Problem statement: Look through the material below and report every line that includes "specifications".
Segment Start: Extracted records
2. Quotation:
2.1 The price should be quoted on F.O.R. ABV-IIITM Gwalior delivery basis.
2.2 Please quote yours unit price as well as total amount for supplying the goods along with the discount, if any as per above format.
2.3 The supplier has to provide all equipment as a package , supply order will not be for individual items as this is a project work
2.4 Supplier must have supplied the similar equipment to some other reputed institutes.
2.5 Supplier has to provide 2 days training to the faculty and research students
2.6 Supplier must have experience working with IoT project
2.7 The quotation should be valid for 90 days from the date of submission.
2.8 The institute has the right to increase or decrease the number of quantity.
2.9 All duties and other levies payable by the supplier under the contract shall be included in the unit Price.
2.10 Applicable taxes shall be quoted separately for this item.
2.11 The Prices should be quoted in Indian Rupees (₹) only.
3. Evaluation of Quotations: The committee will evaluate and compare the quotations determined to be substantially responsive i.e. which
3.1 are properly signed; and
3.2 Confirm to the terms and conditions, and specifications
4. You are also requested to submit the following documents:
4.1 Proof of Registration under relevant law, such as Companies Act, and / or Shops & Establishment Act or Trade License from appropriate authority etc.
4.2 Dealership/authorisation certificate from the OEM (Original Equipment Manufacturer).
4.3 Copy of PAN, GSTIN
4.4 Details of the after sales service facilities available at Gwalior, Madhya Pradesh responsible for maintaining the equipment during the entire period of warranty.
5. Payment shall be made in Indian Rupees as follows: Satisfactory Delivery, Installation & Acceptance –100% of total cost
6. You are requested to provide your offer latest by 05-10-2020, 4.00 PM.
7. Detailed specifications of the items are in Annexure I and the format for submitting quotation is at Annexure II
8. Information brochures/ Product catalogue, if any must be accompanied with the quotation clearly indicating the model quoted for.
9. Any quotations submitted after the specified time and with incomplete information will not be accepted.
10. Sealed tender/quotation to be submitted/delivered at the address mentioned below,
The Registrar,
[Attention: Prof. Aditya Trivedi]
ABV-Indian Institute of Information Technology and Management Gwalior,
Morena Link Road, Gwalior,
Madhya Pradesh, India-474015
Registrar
Segment End: Extracted records
Segment Start: Extracted records
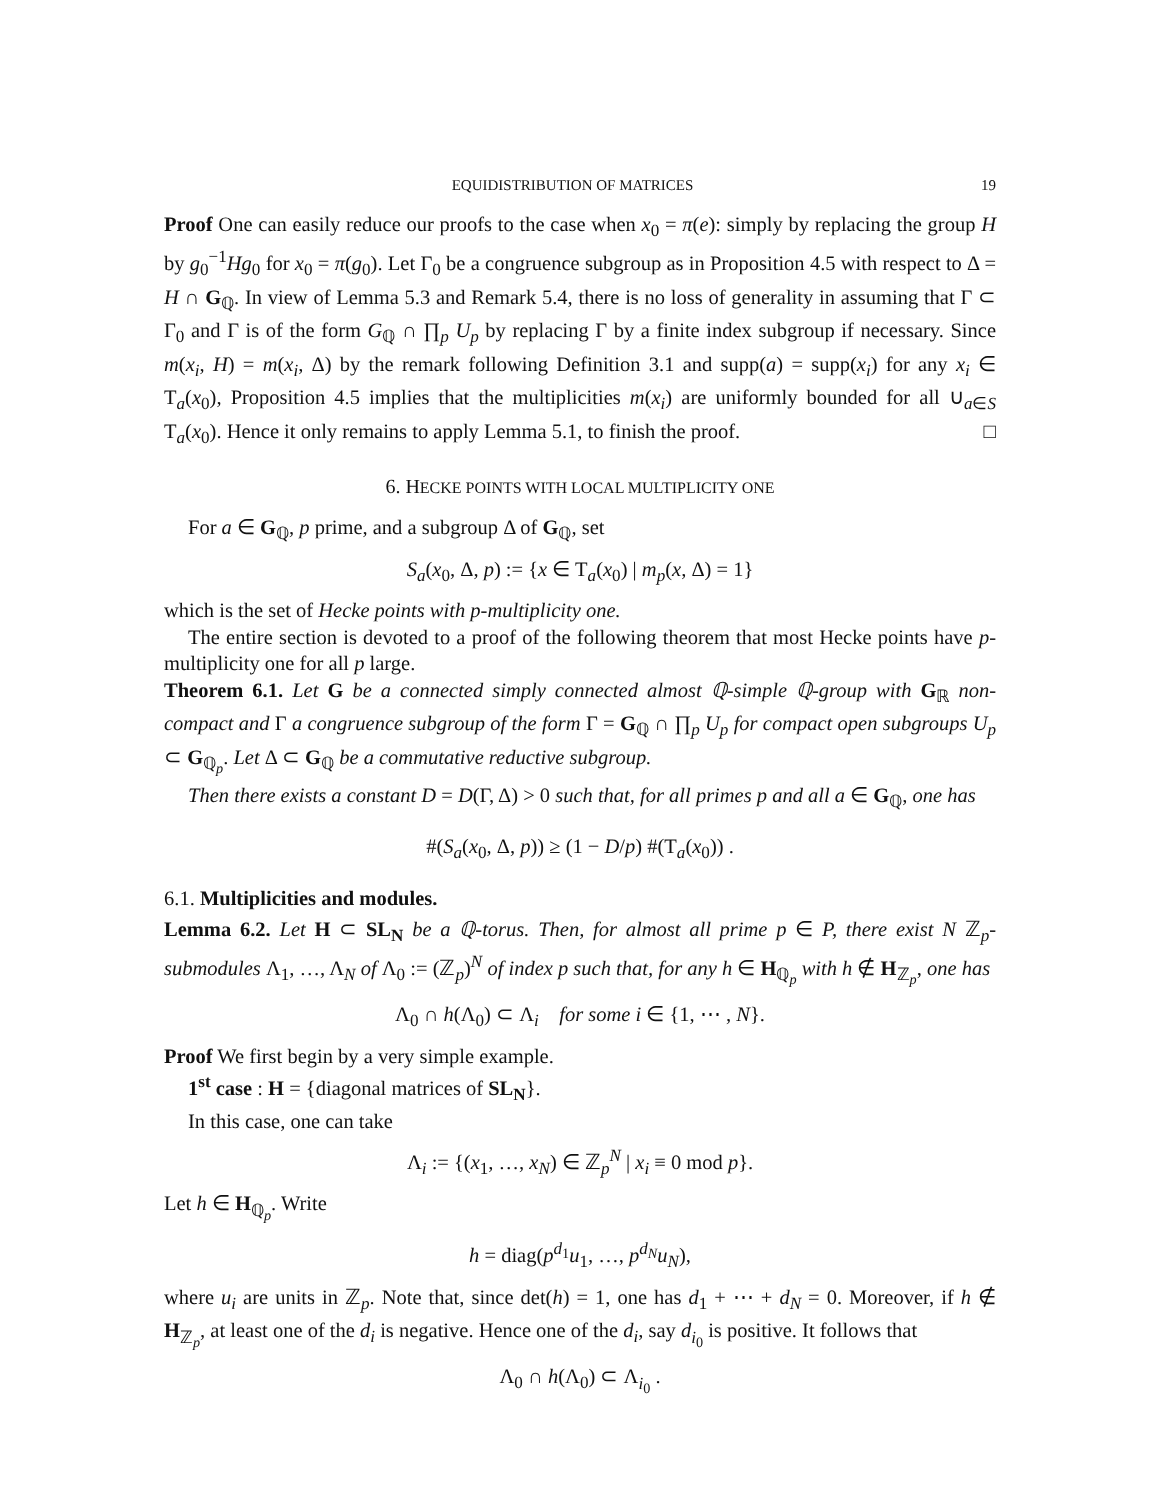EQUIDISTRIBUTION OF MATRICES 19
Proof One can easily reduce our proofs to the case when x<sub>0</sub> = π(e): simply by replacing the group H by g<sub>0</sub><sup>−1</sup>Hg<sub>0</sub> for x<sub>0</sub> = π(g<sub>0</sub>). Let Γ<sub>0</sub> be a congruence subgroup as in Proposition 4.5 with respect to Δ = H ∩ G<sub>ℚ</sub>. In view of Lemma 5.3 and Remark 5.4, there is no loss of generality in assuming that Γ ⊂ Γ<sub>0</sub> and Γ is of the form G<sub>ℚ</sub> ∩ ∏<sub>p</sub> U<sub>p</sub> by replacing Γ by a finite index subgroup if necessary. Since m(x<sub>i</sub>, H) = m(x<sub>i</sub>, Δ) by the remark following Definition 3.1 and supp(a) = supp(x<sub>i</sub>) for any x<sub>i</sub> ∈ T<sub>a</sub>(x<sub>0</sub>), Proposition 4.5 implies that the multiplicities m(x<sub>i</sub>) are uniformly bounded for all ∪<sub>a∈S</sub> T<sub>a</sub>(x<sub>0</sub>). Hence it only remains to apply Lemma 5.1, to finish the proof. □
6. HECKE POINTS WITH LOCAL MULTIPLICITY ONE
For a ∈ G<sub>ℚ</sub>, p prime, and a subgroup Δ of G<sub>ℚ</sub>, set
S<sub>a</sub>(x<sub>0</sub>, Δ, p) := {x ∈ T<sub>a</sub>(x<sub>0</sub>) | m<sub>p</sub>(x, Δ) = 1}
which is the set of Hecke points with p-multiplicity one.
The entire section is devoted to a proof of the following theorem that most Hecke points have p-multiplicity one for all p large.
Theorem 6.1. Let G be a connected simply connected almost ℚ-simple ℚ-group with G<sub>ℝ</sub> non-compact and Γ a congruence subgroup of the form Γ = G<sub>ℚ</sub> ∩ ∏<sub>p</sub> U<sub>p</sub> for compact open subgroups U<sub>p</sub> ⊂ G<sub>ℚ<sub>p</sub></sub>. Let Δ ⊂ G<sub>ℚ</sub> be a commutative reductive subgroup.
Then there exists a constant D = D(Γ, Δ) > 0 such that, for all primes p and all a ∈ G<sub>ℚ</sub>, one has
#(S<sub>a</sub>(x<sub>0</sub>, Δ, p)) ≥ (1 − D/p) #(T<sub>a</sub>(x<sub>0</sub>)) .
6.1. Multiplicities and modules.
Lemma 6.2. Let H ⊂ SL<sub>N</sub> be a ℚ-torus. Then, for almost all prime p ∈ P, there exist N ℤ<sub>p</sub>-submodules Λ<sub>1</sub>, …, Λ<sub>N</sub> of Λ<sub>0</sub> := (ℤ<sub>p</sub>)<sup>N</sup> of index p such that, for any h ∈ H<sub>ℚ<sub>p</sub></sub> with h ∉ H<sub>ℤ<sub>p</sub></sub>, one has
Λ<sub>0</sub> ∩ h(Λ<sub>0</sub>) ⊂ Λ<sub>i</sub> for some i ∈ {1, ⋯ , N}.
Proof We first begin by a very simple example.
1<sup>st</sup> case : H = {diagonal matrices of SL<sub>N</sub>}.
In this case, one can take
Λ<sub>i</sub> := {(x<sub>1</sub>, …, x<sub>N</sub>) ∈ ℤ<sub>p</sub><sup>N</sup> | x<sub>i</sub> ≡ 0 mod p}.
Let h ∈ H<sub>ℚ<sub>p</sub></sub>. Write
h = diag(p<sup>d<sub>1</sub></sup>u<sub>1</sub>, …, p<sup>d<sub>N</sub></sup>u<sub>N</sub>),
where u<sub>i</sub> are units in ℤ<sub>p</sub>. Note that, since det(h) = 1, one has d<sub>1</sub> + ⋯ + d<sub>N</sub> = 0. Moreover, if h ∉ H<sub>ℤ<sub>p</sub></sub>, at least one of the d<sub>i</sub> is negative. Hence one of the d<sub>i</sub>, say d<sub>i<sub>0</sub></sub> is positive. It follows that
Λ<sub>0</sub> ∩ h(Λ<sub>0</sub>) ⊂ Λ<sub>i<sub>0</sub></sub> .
Segment End: Extracted records
Your solution:
3.2 Confirm to the terms and conditions, and specifications
7. Detailed specifications of the items are in Annexure I and the format for submitting quotation is at Annexure II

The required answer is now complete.